On a totally different note, and in an effort to keep putting my words in front of people, I published a bit of rhyming, light verse in the July issue of Make A Scene, titled, “The Spider That I Didn’t Kill.” Read it below!
This haibun was the first poem I wrote as part of the 30/30 Project fundraiser for Tupelo Press. Teri was also my first donor, so it gave me a lot of joy to be able to write this poem for her in a form she loves with a photo she took. 30/30 was a highly motivating and enjoyable challenge that I recommend to any poet looking to develop their craft quickly, get to know other poets across the country, and make a habit of writing daily.
The poems are taken down at the end of the following month (September in my case), but here’s a screenshot of how my poem appeared on the site:
This cento constructed of my favorite Maya Angelou lines was my first “formal” poem accepted by Alaska Women Speak, and I was delighted to have it published alongside two free verse poems I wrote this year: “Challenged” (in reference to books “banned” in the Mat-Su, which you can read about here) and “Church Coffee,” a critique of modern American churches with luxuries like coffee shops in their buildings. You can read these by purchasing a digital or print copy of the Fall 2020 issue here.
“Someone Else’s Cat”
October was a good month for publication, too. I had three haiku published online for Alaska Book Week, and I had my first poem published in The Ekphrastic Review, based on a drawing by my friend Courtney (click the links provided to read them)! Shortly before this, I also discovered a quirky little online journal called The Cabinet of Heed, run by Irish author Simon Webster. “Someone Else’s Cat” (inspired by the little cutie pictured below) was published in Issue 39, sixth “drawer” from the bottom, which you can read here.
Thanks to her interview with Rattle, Rosemerry Wahtola Trommer is now a part of my daily routine. She has been publishing a poem on her blog every day for more than 13 years, which I can super appreciate in terms of discipline, artistic expression, and championing self-published work. So, I wrote a poem inspired by one of hers, on the concept of the poet as “other” and self simultaneously. “Starved” was published in the November issue of Make A Scene, which you can read below.

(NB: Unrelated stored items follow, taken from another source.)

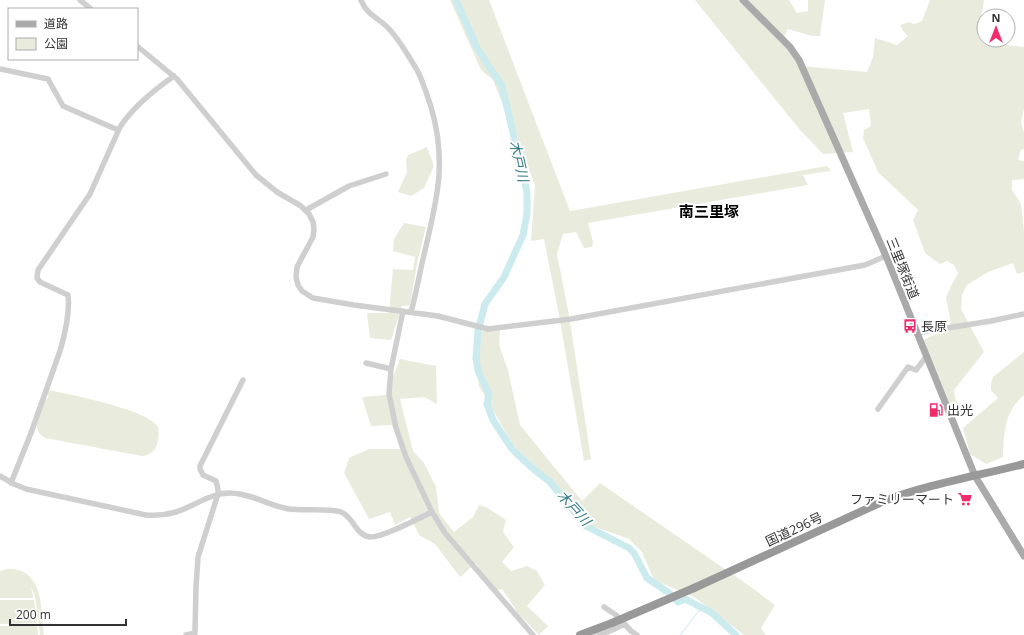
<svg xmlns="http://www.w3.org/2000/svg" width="1024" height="635" font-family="'Open Sans','Noto Sans JP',sans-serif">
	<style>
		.green { fill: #e9ecdd }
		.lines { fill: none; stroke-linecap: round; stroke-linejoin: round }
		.stream { stroke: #cbebef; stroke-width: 1 }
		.river { stroke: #cbebef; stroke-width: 7 }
		.minor { stroke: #cfcfcf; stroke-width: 5.5 }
		.major { stroke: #aaa; stroke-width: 7 }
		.highway { stroke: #999; stroke-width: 8 }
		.highway-bridge { stroke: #999; stroke-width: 8 }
		.labels { text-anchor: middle; stroke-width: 4; stroke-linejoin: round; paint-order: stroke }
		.street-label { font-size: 13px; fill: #323232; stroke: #fff }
		.poi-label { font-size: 13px; fill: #323232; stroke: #fff; text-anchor: start }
		.water-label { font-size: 14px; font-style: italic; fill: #337b86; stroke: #fff }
		.quarter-label { font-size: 15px; font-weight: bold; fill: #000; stroke: #fff }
	</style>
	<rect width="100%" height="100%" fill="#fff"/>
	<path class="green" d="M450,0h39l81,211 257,-45 4,5 -28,4 5,10 -220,38 5,19 -1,5 -8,1 -8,-16 -13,2 -6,20 12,61 22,144 -7,2 -25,-146 -15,-76 -13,2 4,-56 -42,-105 -12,-10z
		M695,0h94l8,13 11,-2v-11h17l-5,36h-8l-24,-7 -4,8 16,29 67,6 6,-15 2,-19 22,7 11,-9 -5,-5 -3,-6 9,-3 6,2 7,-3 8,-21h54l-6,37 28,8 18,2v62l-3,13 3,11v16l-3,1 -3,10 6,1v18l-12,1v10l9,14 3,28v40l-7,2 -4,-11 -25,9 -21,13 -5,10 -1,14 23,43 -30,38 1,7 3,7 -5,7 -30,-71 13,-6 15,-11 -5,-25 4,-10 8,-15 -4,-8 -7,-4 -7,3 -15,-11 -12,-33 5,-10 -40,-38 -15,-34 1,-8 7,-4 -2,-17 -26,4 10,39 -30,2 -23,-24z
		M427,147l7,19 -10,22 -13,8 -13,-4 9,-20 -1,-12 2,-5z
		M404,223l22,4 -8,32 -8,46 -8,1 -11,34 -21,-2 -3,-25h22l4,-44 20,1 2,-13 -22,-6 1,-12z
		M500,330l-1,15 9,25 12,55 62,76 18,-18 151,104 24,18 -14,23 5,7h-22l-50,-38 -40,-17 -12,-28 -13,-13 -42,-15 -29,-36 -45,-43 -34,-59 -4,-30 7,-25z
		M1024,352v43c-20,17 -20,38 -21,62l-17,7 -16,-10 -7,-26 35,-30 -7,-8v-7l2,-6z
		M400,359l36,7 1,38 -13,-7 -24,2 13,52 11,12 12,24 3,26 15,19 19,-15 6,-12 7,2 20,13 -3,12 11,15 -12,15 9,9 16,-5 10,5 8,14 -18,21 21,20 -9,9 -21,-22 -16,-24 -8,2 -6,-7 -12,-21 -16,14 -25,-33 -16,-9 -9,-18 -15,8 -5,-13 -21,7 -25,-46 5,-15 20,-9h34l-11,-24 -21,1 -9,-29 24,-2z
		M49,390c22,5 98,19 109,37 2,13 -1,28 -16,29l-97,-18c-3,-2 -6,-4 -7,-7 -4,-10 5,-28 11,-35l-2,-2z
		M7,569c37,-2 34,40 37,66h-4l-5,-39 -4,-9 2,9 -1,2h-32v-27z
		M0,600h34l3,21 -2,2 -35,1z
		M37,625l1,10h-38v-9z"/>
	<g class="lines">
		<path class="stream" d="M680,635l22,-28"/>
		<path class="river" d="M456,0l21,48 25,38 12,51 5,27 5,14 3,14v22l-4,21 -19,42 -19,27 -5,19
			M478,330l-2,29 2,12 11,23 -2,10 6,16 19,29 18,17 20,16 36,44 43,22 5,5 13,25 22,15 9,9 7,-3 27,14 24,22"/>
		<path class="minor" d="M80,0l11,9
			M361,0c6,16 19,18 29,30 11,12 19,27 27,40 6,11 10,25 14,37 17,57 5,96 -8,152 -4,17 -7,35 -12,53
			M137,46l40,33 79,96 21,17 24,14 8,8 4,8 1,7 -1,8 -16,30 -1,10 2,8 4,6 11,7 41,7 84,11 50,13 83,-10 294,-54 21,-9
			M0,69l48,10 15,27 55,24
			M306,210l43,-24 37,-12
			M403,311l-12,58 -2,25 7,34 10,29 26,55 13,21 88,102
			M916,333l75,-12 33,-7
			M366,363l25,6
			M878,409l30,-42 8,3 10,-13
			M0,476l14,8 12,5 120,26c11,1 20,0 30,-3 19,-6 34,-19 54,-19 21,0 39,13 59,16 14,2 40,-1 52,3 13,5 14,23 29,25 12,1 49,-19 62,-25
			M11,483l20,-50 29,-82c5,-16 10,-40 8,-56l-28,-13 -3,-4 1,-8 52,-76 30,-67c13,-20 34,-37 54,-51
			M604,607l12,8 15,16 6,4
			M591,631c13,4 22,0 32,-7
			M186,635l9,-2v-2l1,-44 2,-30 20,-63v-5l-2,-8 -13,-6 -3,-6v-3l43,-86"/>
		<path class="major" d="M743,0l47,47 9,13 87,196 89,220 49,80"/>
		<path class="highway" d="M694,588l190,-87c45,-17 93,-25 140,-37
			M580,635l32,-12"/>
		<path class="highway-bridge" d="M612,623l82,-35"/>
	</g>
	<defs>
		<symbol id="bus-bare" viewBox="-9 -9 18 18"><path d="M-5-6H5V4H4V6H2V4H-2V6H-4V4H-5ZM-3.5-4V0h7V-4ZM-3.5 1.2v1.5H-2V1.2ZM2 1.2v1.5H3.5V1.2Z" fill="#f12c6c" stroke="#fff" stroke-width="2.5" paint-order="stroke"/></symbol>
		<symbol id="fuel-bare" viewBox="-9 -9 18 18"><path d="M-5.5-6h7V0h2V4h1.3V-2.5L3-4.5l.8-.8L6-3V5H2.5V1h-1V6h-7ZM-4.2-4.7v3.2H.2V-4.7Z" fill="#f12c6c" stroke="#fff" stroke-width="2.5" paint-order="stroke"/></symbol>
		<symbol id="supermarket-bare" viewBox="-9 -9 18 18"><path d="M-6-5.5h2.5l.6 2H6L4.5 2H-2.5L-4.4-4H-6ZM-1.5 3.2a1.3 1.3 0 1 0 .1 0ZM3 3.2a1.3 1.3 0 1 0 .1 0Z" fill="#f12c6c" stroke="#fff" stroke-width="2.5" paint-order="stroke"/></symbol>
	</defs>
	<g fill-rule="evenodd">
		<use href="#bus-bare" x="900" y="316" width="20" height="20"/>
		<use href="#fuel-bare" x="926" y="400" width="20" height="20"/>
		<use href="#supermarket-bare" x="955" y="489" width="20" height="20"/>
	</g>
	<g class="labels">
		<g class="street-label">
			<text transform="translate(903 268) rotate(68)" y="5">三里塚街道</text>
			<text transform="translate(794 529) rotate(-25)" y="5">国道296号</text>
		</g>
		<g class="poi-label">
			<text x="921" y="331">長原</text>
			<text x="947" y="415">出光</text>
			<text x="954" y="504" text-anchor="end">ファミリーマート</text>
		</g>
		<g class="water-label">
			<text transform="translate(519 161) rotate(77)" y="5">木戸川</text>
			<text transform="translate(574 508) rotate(48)" y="5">木戸川</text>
		</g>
		<g class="quarter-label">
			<text x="709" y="217">南三里塚</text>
		</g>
	</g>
	<rect x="8" y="8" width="130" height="52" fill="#ffffff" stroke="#adadad"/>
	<rect x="16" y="21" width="20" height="6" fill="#aaaaaa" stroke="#adadad"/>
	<text x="44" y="28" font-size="12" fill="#323232">道路</text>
	<rect x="16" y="38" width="20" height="12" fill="#e9ecdd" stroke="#adadad"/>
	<text x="44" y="48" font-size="12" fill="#323232">公園</text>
	<g transform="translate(996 28)"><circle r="19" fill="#ffffff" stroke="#adadad"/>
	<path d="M0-3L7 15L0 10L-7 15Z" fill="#f12c6c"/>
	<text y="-6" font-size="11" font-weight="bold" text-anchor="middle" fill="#323232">N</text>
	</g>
	<path d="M10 619v6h116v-6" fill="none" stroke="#323232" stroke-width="2"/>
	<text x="16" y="619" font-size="12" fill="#323232" stroke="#ffffff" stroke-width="3" paint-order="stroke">200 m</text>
</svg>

“How Not to Assemble an Office Chair”
This year, by way of a comment on a Billy Collins broadcast, I found a group called Verse-Virtual, which is both an online literary journal and a community of poets. I’ve had several poems accepted by the editor, Jim Lewis, this year, with encouraging comments from him and others. This month, he took two of my poems: “Needs,” a short one about an experience with my toddler niece a few months ago, and “How Not to Assemble an Office Chair,” a long piece of light verse featured in my August newsletter (which you should subscribe to if you haven’t already!). You can read both of these poems in the December issue here.
My “Jubilee” (name of the form and the poem) was also accepted by Wine Cellar Press as a semi-finalist for their Order of Chaos Contest (link to come), and I had two boozy tanka accepted by The Daily Drunk this month!